Third-party registrations have been considered relevant and probative in establishing a number of different and important trademark issues, including at least:
- The likely meaning of a mark to consumers. Tektronix, Inc. v. Daktronics, Inc., 534 F.2d 915 (CCPA 1976).
- That goods or services are of a type that consumers may believe emanate from a single source. In re Albert Trostel & Sons Co., 29 USPQ2d 1783, 1785 (TTAB 1993).
- The likely meaning of a mark to consumers, i.e., whether it is merely descriptive or suggestive. Plus Products v. Star-Kist Foods, Inc., 220 USPQ 541 (TTAB 1983).
- That a mark is relatively weak and that consumers will rely on other matter to distinguish between marks. Palm Bay Imports, Inc. v. Veuve Clicquot Ponsardin Maison Fondee En 1772, 396 F.3d 1369 (CAFC 2005).
- The existence of a relevant industry practice.
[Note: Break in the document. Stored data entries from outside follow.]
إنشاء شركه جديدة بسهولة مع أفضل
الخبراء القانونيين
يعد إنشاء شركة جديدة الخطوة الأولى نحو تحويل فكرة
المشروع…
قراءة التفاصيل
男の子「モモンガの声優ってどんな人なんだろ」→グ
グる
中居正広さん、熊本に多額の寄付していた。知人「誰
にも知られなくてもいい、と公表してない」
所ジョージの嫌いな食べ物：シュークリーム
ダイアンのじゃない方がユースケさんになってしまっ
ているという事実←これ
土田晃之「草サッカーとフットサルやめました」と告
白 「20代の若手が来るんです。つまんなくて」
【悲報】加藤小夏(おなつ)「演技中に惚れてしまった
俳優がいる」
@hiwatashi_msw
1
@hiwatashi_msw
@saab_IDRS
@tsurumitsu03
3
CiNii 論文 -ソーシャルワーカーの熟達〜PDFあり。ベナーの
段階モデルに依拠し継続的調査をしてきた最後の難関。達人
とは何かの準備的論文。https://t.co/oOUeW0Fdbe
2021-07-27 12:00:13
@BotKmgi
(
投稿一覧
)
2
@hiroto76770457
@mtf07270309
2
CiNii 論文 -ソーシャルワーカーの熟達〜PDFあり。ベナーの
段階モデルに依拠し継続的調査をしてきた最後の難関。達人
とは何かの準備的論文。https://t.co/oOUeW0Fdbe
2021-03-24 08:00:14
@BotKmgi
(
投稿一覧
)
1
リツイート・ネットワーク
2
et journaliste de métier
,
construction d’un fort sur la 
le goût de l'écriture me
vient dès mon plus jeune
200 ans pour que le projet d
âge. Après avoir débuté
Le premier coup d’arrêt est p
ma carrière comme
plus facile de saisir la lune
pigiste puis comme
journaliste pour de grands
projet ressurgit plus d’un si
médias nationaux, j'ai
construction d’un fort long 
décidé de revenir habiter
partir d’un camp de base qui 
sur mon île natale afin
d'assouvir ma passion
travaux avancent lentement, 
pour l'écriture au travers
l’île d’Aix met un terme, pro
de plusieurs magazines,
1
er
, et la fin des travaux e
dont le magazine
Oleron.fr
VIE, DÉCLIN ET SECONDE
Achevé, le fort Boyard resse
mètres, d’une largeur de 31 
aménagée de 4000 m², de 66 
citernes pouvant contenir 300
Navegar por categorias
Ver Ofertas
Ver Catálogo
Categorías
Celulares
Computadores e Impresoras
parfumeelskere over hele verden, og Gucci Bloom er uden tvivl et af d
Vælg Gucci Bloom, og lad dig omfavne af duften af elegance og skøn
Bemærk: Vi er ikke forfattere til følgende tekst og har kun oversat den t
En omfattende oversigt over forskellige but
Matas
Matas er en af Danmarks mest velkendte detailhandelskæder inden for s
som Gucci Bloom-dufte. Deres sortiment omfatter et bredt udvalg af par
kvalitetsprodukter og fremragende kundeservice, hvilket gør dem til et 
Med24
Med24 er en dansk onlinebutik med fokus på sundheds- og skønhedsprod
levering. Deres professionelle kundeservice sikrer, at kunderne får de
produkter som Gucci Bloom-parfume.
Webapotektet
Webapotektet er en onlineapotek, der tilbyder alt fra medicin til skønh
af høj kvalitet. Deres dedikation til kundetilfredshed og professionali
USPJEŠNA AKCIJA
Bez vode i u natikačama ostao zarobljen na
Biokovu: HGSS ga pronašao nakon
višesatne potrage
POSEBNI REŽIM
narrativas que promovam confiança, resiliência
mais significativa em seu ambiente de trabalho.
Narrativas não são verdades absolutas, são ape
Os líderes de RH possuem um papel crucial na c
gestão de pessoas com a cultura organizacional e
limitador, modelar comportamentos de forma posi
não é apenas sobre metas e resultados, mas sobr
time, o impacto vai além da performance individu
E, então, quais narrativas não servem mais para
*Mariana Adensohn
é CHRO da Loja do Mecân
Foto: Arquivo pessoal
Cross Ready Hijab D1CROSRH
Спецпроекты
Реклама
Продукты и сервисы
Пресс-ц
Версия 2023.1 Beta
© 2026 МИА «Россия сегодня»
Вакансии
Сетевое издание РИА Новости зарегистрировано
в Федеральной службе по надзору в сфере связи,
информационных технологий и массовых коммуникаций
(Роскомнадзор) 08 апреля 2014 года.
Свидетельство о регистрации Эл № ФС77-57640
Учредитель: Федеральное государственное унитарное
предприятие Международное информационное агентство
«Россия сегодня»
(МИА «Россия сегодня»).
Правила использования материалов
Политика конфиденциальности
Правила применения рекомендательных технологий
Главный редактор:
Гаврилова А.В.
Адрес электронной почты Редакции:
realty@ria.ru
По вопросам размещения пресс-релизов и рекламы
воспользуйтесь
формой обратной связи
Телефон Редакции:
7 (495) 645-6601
Stuart Spector Designs, Ltd. et al. v. Fender Musical Instrument Corporation, 2009 WL 804142 (TTAB March 25, 2009) (finding the third-party registrations for guitar body designs supported the applicant’s position that the USPTO recognizes guitar body designs as capable of indicating source and the industry’s practice of registering guitar body designs); In re The Black & Decker Corp., 81 USPQ2d 1841 (TTAB 2006) (finding industry practice to use key head design as source indicator).
A couple of days ago I posted about a trademark specimen case, one where I was hoping the TTAB would expand the valid use of third-party registration evidence, but unfortunately, the TTAB did not acknowledge or address the third-party trademark registration evidence that was submitted (along with the specimens of use supporting those standard character word-only trademark registrations). Perhaps someone else can benefit from these thoughts in arguing for additional expanded use of third-party registrations in their trademark registration cases.
The submission of this evidence represented an attempt to naturally expand the use of third-party registrations (and their accompanying specimens) as relevant circumstantial evidence to show how consumers of packaged food products perceive house marks and product marks when they both appear on food packaging (and how manufacturers and brand owners view and treat them) and under what circumstances they will treat or perceive them together as a combined unitary word-only mark.
It also argued that third-party registrations and specimens are probative to show how common it is that packaged food product manufacturers intend for consumers to view their house mark and product marks as having not only separate trademark significance from each other, but also significance together as a combined unitary mark, even when the elements are not immediately adjacent, when other matter or wording may appear between them, and even when each element may appear in a different style, font, design, color, or background: DANNON CRUNCH, DANNON FRUSION, DEL MONTE FRUIT CHILLERS, SOBE FUERTE, DOLE TROPICAL BLEND, DEL MONTE HEALTY KIDS, DORITOS ROLLITOS, MILLER CHILL, SOBE COURAGE, FROM THE KITCHENS OF JIMMY DEAN BREAKFAST SCRAMBLE, PEPSI SUMMER MIX, PEPSI WILD CHERRY, and SUNKIST FUN FRUIT BUDDIES.
Additionally, it argued that the multitude of third-party registrations and specimens in the record, taken together, further show that there is an industry practice — at least within the packaged food and beverage industry — to treat and view house mark and product mark, taken together, as a composite unitary mark, even though the house mark and product mark continue to function as separate and distinct marks too.
Finally, it argued that it is reasonable to infer from the record evidence that major food and beverage companies intentionally file trademark applications for standard character word-only composite marks consisting of their house and product marks because they believe consumers perceive these elements as unitary marks.
Perhaps there is some hope this line of thinking will be accepted at some point in the not-to-distant-future. In the In re E.A. Sween Company decision, the TTAB ruled: "The specimens of use presumably show how the average purchaser will encounter the mark under normal marketing conditions and, as such, the specimens are suggestive of the reaction of the average purchaser to this display of the mark." (citing In re Magic Muffler Service, Inc., 184 USPQ 125 (TTAB 1974)).